The breaking surf reminds her of growing up in Brighton in the UK, but also that she needs to check on her holiday home in Greece.

Ventham travelled extensively across Europe in the 60s and 70s when she worked for the BBC which shot on location. One of her favourites was working on The Lotus Eaters (1972-3) which took her to Greece.

“It’s not the same place anymore,” said Ventham.

The actress found regular TV work on all manner of productions, from The Saint to Carry on up the Khyber. “I just looked like a little 60s bird, I was easy to cast,” she said.

Ventham found TV work easier than theatre because you learned your lines for the next day, did the work and moved on to the next programme.

“I find repetition difficult in the theatre. This [Quartet] is perfect because it’s almost a month. I think you have to find something fresh all the time and if you do it for long enough, you start making mistakes. You lose your concentration,” she explained.

“I like doing this play because it has comedy, but it also has pathos.”

Ventham and her fellow performers stepped straight off the plane into rehearsals last week, and have already started previewing the show.

Quartet – written by Cape Town-born playwright Ronald Harwood, who won an Oscar for adapting the screenplay of The Piano – is set in a retirement home for musicians, which is gearing up to put on a performance.

Ventham is old friends with fellow performers Delena Kidd (whom she’s known since studying together at the Central School for Speech and Drama in London in the 1950s) and her husband Gary Raymond.

In the musical comedy Kidd plays Jean, who used to be quite the prima donna. She comes to stay in the retirement home, stirring up things for her ex-husband Reginald (Raymond).

John Fraser rounds out the cast of Quartet, which is directed by Richard Digby Day.

“I play the daffy one,” explains Ventham.

“Actually it’s been quite difficult to learn because I come on every time, and I don’t know what I’m going to say as the character. To learn that is quite difficult because you don’t follow on...

“When you’re learning a part you get a cue, something someone says or does leads to your line.

“I’m away with the fairies and they’re worried I’ll be sent away to the funny farm.”

“She’s the daffy one and Delena is the diva and the play is really about her and Gary’s characters.”

At 76 Ventham jokes when she forgets things that it’s time for Denville Hall, a London care home facility for people over 70 who worked professionally as actors, where she regularly visits friends.

Shrinking pensions are not a joke though, whether at home in London or those of her friends in Greece.

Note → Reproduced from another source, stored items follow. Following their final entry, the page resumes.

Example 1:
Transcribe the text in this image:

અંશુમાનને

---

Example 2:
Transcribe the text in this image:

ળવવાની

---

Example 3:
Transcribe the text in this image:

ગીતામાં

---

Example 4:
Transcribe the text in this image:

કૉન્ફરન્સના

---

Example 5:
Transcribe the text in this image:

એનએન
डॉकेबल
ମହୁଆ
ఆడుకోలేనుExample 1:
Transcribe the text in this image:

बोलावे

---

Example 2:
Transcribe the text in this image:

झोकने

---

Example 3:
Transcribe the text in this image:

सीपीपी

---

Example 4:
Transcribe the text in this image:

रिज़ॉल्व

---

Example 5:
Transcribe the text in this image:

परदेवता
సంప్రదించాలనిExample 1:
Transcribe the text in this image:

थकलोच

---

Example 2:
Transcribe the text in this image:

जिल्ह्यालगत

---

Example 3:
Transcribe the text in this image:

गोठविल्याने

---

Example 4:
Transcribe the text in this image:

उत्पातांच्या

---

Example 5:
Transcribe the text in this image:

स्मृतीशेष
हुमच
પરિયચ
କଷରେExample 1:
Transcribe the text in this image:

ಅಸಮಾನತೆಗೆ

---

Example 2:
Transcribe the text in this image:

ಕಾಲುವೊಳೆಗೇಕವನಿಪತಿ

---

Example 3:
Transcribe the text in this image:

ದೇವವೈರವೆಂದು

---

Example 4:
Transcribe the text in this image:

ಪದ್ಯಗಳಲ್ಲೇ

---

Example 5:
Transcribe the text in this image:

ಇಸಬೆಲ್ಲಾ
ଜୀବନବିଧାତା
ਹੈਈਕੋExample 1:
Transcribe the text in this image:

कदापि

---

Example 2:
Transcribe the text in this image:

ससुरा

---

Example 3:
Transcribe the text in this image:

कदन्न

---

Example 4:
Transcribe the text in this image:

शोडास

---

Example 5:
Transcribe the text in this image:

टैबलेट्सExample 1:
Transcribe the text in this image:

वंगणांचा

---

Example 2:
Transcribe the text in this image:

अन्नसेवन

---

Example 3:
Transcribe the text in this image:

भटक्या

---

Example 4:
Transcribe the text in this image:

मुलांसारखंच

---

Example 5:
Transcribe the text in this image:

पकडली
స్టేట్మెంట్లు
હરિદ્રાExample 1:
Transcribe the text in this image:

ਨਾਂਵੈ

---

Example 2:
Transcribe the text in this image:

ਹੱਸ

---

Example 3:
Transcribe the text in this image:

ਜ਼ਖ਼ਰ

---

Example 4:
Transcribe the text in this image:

Still, she’s lucky because she not doing Quartet for the money.

“No, I’ve really retired. Delena rang up and said ‘would you like to do this’ and I thought, ‘I might go to South Africa’.

“I’ve been here before, my son was here. He did a BBC series,” says Ventham.

The series she is referring to is To the Ends of the Earth, which was shot in Richards Bay. Her son is Benedict Cumberbatch, recently seen by South African audiences as Major Steward in War Horse and Peter Guillam in Tinker, Taylor, Soldier, Spy.

Once Quartet’s three week long run in Cape Town is done, it’ll be a quick trip home to London before Ventham and her husband set off for a two week trip to Los Angeles to visit Cumberbatch, where he is filming on the set of JJ Abraham’s second Star Trek as the villain.

She thinks it is ironic that at 34 he is working on his first sci-fi set, when she did the 1970s TV series UFO.

Ventham also thinks it’s funny that her son has a long acting career, but it is his portrayal of Sherlock Holmes for the BBC TV series that has garnered him sudden fame.

“He’s done such good stuff in such a short time. He won the Critics Circle Theatre Award and the Evening Standard Theatre Award for Frankenstein. It was the most extraordinary piece of theatre.”

“He’s done the most wonderful plays in the theatre and terrific television, but it’s this Sherlock thing... every time you pick up a paper or a magazine it says ‘Sherlock in’ or ‘Sherlock says’. It’s quite extraordinary. It takes just one part... “

• Quartet opens tonight (March 21) and runs until April 7, Tuesdays to Saturdays, at the Theatre on the Bay. Tickets are R80-R160, book through Computicket.